Agreed with @jebbens that creating the same feature with _existing VPC_ is quite important for adoption.
Just want to express my opinion, I feel like the current schema is missing top most level to describe _cluster_ object, so I feel with this effort, it's a good chance to define for the same (e.g. the below _privateCluster_ can be just changed to some generic object such as _Cluster_). One benefit is to clean up all the config options related to API server or cluster level.
privateCluster:
enabled: true
additionalEndpointServices:
- "autoscaling"
This is great news. Will this capability allow you to deploy the private cluster inside an existing subnet or will it only create the subnet from scratch?

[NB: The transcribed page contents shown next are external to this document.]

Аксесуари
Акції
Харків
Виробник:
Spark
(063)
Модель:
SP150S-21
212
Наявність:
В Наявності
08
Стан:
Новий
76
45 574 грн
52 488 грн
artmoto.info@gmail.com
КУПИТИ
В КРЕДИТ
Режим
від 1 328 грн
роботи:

@jebbens yes, it will. You can supply an existing VPC and subnets, and eksctl will create VPC endpoints in the supplied VPC and modify route tables for the supplied subnets. There will be a usage doc to address this use case.
A slight update to the usage of eksctl post cluster creation:
Post cluster creation, not all eksctl commands will be supported, especially commands that need access to the Kubernetes API server. Creating managed nodegroups will continue to work, however, creating self-managed nodegroups will not work as it needs access to the API server. Even if the command is run from within the cluster's VPC, a peered VPC or using some other means like AWS Direct Connect, some commands may fail because they'll need private access to the EKS API (DescribeCluster), and the AWS EKS service does not offer an interface endpoint. If eksctl can reach the EKS API server endpoint via its private address, and has outbound internet access (for EKS:DescribeCluster), all eksctl commands should work.